As we age, our vision deteriorates, and becomes blurry. This is a fact! However, we can still delay or slow down the deterioration process.
First of all, why does the human eye become blurry due to aging?
There are many factors. But let us look at one major factor: lack of use of the peripheral vision (which is our side vision).
In normal vision, we use the macula in the human eye, which is responsible for central and detailed vision, and we also use our peripheral vision to see what is on the right and on the left side. In other words, normal vision is made up the central and the peripheral vision. As we continue to age, we tend to stare (just like staring at our cell phone or computer screen) that we unconsciously neglect our use of the side vision. Use it or lose it. Does it make sense? Our side vision slowly and gradually deteriorates over the years without our knowing it. Using less side vision, we tend to rely more on the macula; as a result, we also unconsciously overuse the macula. This has led to blurry vision. The more we use the macula, the less we use the peripheral vision. The result is that we lose both the macula and the peripheral vision. It is just that simple.
Let me use a simple illustration. Say, you are the Chief Chef, and you have two assistants to help you in the kitchen. But all along you have been doing almost everything yourself without relying on your assistants. Ultimately, you have overworked yourself, and your assistants, accordingly, have become lazy. This scenario is pretty much the same as our use of the macula and peripheral vision.
If you see an ophthalmologist, probably he or she would tell you to have another pair of glasses, and your problem will not be fixed.
How can we improve our peripheral vision to overcome blurry vision? The answer is simple: use your peripheral vision more, so as to use your central vision (macula) less.
Stretch out your hands sideways, and move or wave your fingers. Your eyes are still looking forward in front of you, but you are now aware of the motion of your fingers on both sides. It is this awareness that stimulates your peripheral vision. Practice this as often as possible. Even when you are walking, you can move your hands sideways and make your eyes aware of the motion of your hands on each side.
Of course, you may find this tedious and tiring to move your hands sideways to stimulate your peripheral vision. There is, however, another way to do this.

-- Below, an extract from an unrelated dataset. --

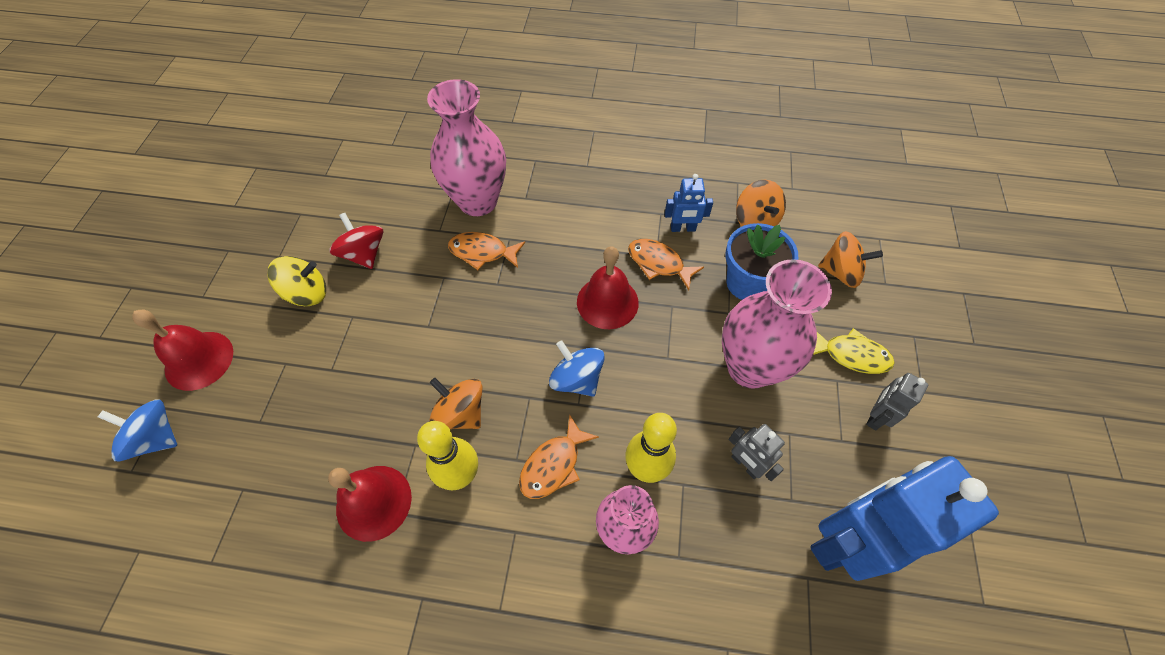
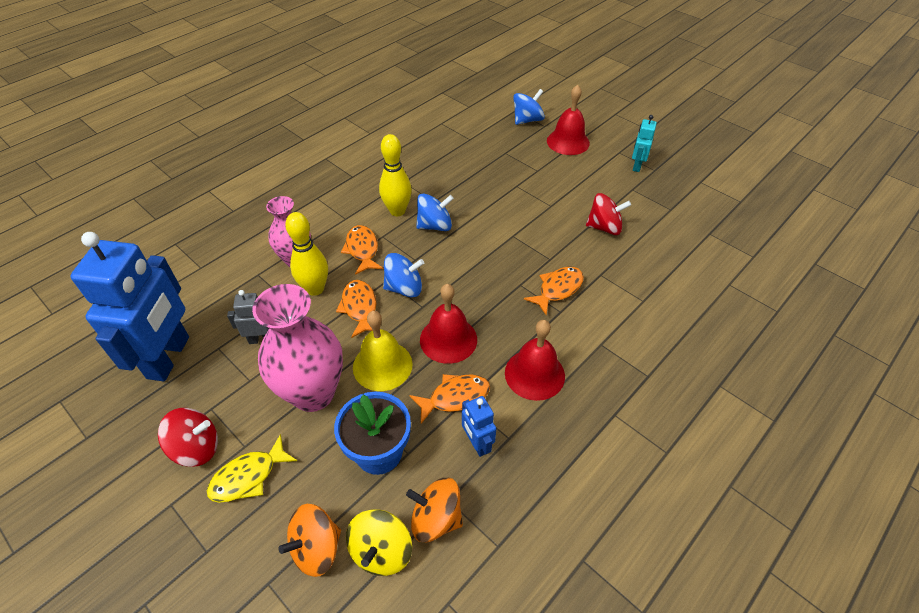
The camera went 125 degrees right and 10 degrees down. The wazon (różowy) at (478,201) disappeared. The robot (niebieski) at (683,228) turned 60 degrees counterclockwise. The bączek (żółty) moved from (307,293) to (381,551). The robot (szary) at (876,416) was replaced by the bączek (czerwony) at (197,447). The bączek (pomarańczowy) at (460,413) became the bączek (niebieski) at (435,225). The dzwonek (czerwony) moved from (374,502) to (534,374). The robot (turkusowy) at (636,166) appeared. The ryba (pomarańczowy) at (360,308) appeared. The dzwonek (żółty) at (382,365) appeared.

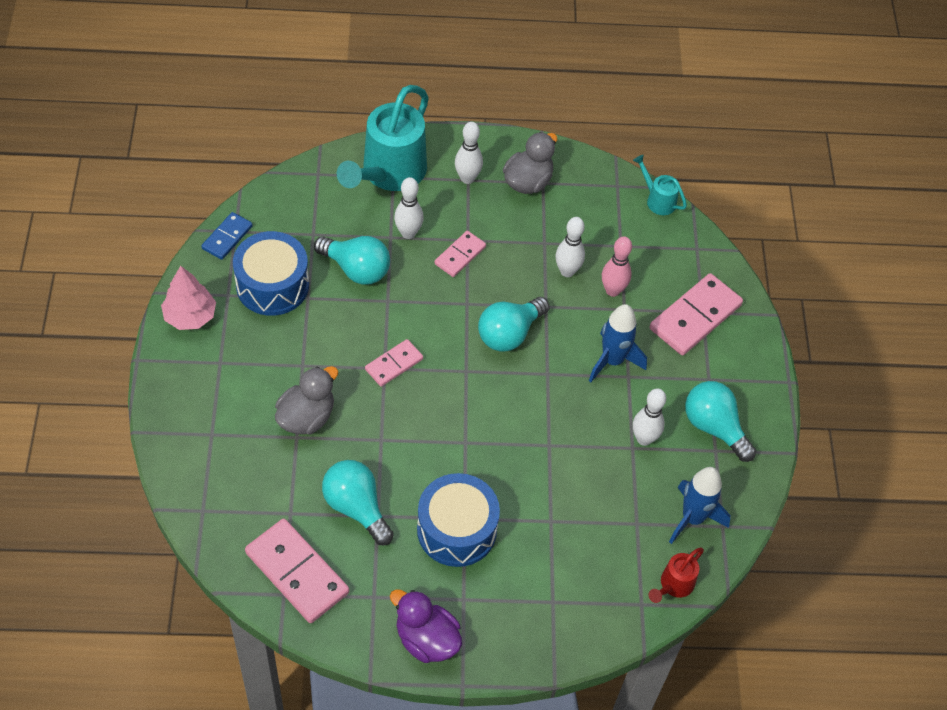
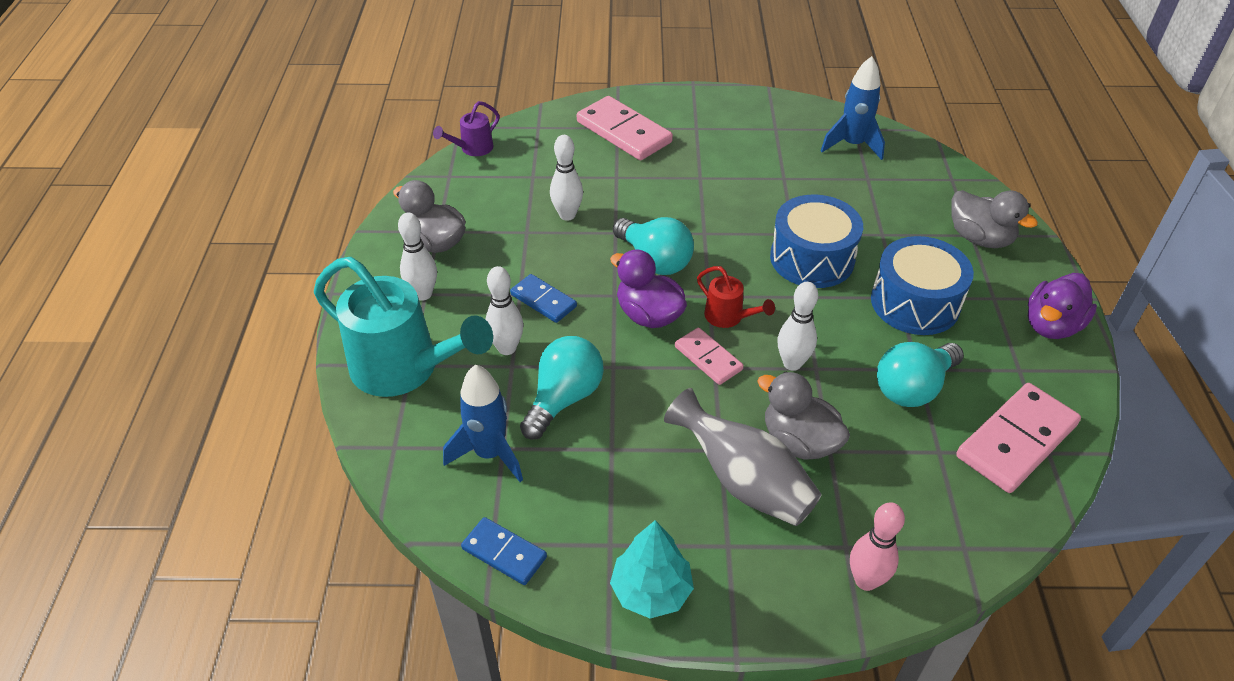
The camera went 85 degrees left and 10 degrees down. The konewka (turkusowy) at (658,200) became the konewka (fioletowy) at (472,149). The bęben (niebieski) moved from (272,285) to (812,258). The kostka domina (różowy) at (460,255) became the kostka domina (niebieski) at (543,301). The kręgiel (różowy) moved from (612,290) to (865,580). The drzewko (różowy) at (190,316) became the drzewko (turkusowy) at (651,591). The rakieta (niebieski) moved from (612,361) to (490,454). The żarówka (turkusowy) at (714,427) disappeared. The kręgiel (biały) moved from (644,439) to (792,363). The konewka (czerwony) moved from (674,585) to (728,317). The kaczka (szary) at (979,238) appeared. The kaczka (fioletowy) at (649,315) appeared. The wazon (szary) at (743,481) appeared.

Go to a Dollar shop and get light-powered sunflowers or toys (you can also get them online; they cost just a few dollars). If you are working on your computer, put them on the two sides of your computer screen—as far apart as possible--so that while your eyes are focusing on the computer screen, the movement of the sunflowers (they are powered by natural or artificial light) are within your side vision, and will unconsciously but continuously stimulate your peripheral vision. In other words, you will "notice" something "flickering" on your sides to stimulate your side vision even though your eyes are still looking at the center of the computer screen.
Believe me, this is an inexpensive and unconventional way to protect your side vision from deteriorating.